(Dataset items)
┄┄┄┄┄┄┄┄┄┄┄┄┄┄┄┄┄┄┄┄
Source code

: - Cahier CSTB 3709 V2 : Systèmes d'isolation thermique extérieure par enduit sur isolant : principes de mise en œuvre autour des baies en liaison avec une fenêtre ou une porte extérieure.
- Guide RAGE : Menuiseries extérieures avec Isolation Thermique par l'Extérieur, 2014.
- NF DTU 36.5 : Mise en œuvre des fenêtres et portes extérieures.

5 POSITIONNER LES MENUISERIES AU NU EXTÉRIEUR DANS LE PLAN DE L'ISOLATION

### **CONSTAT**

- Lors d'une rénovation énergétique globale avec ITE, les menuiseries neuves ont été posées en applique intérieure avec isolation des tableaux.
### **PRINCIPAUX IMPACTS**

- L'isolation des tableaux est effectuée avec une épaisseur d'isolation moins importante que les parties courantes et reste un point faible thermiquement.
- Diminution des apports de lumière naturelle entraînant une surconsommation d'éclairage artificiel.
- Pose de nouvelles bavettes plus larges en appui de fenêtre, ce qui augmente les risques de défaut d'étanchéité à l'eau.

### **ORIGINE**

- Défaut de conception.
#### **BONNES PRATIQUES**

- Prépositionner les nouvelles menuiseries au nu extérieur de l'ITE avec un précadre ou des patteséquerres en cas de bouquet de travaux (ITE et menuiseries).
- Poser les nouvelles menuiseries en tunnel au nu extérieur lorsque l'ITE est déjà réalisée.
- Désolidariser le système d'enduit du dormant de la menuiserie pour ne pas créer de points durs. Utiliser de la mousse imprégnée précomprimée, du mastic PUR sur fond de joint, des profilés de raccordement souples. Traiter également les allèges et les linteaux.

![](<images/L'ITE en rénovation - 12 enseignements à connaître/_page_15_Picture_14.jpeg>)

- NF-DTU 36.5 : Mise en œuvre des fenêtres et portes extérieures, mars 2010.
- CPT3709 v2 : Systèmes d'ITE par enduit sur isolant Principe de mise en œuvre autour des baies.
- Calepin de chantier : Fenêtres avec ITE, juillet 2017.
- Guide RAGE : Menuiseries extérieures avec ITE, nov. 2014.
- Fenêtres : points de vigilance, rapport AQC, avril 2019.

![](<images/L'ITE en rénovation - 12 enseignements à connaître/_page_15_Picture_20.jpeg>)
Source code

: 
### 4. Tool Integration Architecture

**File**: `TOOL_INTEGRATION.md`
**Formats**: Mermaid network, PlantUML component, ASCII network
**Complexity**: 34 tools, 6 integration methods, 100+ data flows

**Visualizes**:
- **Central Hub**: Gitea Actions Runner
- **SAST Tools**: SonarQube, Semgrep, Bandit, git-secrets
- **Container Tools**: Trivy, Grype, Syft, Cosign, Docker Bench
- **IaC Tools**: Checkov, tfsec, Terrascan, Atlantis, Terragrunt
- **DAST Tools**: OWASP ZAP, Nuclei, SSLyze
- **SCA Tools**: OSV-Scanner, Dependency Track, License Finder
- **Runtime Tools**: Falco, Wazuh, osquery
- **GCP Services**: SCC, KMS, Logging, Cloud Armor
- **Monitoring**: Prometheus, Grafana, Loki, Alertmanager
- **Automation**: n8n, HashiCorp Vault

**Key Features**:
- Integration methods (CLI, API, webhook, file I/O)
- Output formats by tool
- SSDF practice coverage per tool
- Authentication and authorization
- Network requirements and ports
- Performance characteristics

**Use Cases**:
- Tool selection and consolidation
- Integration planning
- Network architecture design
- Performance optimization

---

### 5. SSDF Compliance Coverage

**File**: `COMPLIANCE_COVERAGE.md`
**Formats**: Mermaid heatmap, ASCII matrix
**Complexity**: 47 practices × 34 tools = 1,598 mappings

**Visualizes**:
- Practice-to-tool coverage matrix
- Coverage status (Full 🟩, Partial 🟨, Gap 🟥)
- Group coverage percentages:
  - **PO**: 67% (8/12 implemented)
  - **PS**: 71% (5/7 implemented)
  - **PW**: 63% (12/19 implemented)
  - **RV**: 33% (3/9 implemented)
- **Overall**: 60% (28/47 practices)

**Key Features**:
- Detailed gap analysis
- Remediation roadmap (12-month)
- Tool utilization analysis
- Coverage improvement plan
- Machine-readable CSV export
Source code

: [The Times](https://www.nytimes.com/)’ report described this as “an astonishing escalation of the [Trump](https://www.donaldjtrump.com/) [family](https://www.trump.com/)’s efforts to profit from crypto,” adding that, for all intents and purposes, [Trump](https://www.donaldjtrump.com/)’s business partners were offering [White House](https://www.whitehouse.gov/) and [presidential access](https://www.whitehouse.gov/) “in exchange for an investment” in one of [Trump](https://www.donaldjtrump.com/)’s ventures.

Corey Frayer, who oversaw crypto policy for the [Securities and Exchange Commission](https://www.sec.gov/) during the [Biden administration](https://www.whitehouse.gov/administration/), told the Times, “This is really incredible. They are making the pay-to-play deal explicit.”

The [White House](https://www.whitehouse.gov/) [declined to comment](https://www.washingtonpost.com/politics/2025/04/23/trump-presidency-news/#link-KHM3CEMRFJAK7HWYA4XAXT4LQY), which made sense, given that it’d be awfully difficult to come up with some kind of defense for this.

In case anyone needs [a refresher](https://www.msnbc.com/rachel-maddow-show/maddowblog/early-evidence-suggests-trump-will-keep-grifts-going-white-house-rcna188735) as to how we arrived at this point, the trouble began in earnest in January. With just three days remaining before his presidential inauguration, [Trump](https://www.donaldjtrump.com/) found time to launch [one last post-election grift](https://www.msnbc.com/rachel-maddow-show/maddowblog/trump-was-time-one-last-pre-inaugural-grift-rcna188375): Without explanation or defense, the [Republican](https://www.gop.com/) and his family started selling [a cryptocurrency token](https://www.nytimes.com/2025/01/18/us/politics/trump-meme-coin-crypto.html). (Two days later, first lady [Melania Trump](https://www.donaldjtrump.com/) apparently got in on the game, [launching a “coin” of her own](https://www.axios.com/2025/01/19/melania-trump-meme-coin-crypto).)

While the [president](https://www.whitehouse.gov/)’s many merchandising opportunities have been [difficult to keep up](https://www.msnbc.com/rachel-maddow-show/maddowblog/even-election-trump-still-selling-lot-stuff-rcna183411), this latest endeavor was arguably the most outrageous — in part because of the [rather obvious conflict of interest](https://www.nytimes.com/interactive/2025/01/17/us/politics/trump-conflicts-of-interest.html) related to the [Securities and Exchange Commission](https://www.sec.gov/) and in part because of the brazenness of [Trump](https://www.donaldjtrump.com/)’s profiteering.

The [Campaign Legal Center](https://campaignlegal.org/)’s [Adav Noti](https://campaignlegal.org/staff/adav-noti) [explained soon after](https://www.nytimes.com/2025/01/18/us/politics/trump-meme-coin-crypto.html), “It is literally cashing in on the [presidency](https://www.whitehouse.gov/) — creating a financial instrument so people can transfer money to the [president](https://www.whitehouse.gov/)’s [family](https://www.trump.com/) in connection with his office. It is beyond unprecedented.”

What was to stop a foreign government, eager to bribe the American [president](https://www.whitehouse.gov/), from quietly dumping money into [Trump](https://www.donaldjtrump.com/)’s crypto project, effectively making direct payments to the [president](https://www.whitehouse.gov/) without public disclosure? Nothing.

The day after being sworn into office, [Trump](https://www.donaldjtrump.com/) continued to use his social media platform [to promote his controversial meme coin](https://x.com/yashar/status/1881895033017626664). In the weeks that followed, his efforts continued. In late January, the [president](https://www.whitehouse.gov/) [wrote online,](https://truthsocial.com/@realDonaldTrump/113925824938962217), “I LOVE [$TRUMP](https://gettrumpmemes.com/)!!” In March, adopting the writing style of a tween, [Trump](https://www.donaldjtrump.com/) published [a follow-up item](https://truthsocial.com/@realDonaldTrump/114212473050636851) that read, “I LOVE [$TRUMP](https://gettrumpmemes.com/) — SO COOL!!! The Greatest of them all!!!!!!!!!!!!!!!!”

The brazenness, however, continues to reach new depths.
┄┄┄┄┄┄┄┄┄┄┄┄┄┄┄┄┄┄┄┄
● **Description of the task**: Check each line of the entries above, and show every one holding the word "Securities".

● **Task solution**:
Corey Frayer, who oversaw crypto policy for the [Securities and Exchange Commission](https://www.sec.gov/) during the [Biden administration](https://www.whitehouse.gov/administration/), told the Times, “This is really incredible. They are making the pay-to-play deal explicit.”
While the [president](https://www.whitehouse.gov/)’s many merchandising opportunities have been [difficult to keep up](https://www.msnbc.com/rachel-maddow-show/maddowblog/even-election-trump-still-selling-lot-stuff-rcna183411), this latest endeavor was arguably the most outrageous — in part because of the [rather obvious conflict of interest](https://www.nytimes.com/interactive/2025/01/17/us/politics/trump-conflicts-of-interest.html) related to the [Securities and Exchange Commission](https://www.sec.gov/) and in part because of the brazenness of [Trump](https://www.donaldjtrump.com/)’s profiteering.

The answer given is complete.